Task requirements:
Look through the data and write out every line with the word "enseignants" in it.

Data to process:
┌────────
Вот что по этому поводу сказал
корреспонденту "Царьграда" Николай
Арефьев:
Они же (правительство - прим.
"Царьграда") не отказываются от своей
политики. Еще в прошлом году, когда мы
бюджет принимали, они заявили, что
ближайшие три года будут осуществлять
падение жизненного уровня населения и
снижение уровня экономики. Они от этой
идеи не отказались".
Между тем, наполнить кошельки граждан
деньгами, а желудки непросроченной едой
└────────
┌────────
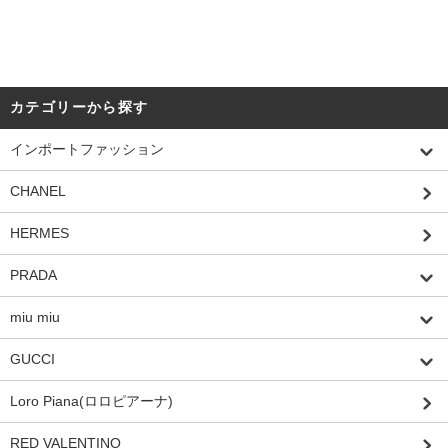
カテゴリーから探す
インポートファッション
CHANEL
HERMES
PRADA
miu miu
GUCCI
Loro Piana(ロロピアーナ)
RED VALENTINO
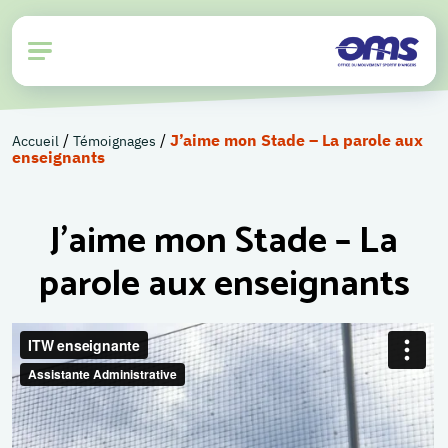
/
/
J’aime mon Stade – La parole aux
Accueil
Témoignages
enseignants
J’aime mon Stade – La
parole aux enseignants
└────────
┌────────
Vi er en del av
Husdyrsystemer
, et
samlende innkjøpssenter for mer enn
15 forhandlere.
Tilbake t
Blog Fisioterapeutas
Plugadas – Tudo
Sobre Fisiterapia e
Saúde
└────────
The answer:
enseignants
parole aux enseignants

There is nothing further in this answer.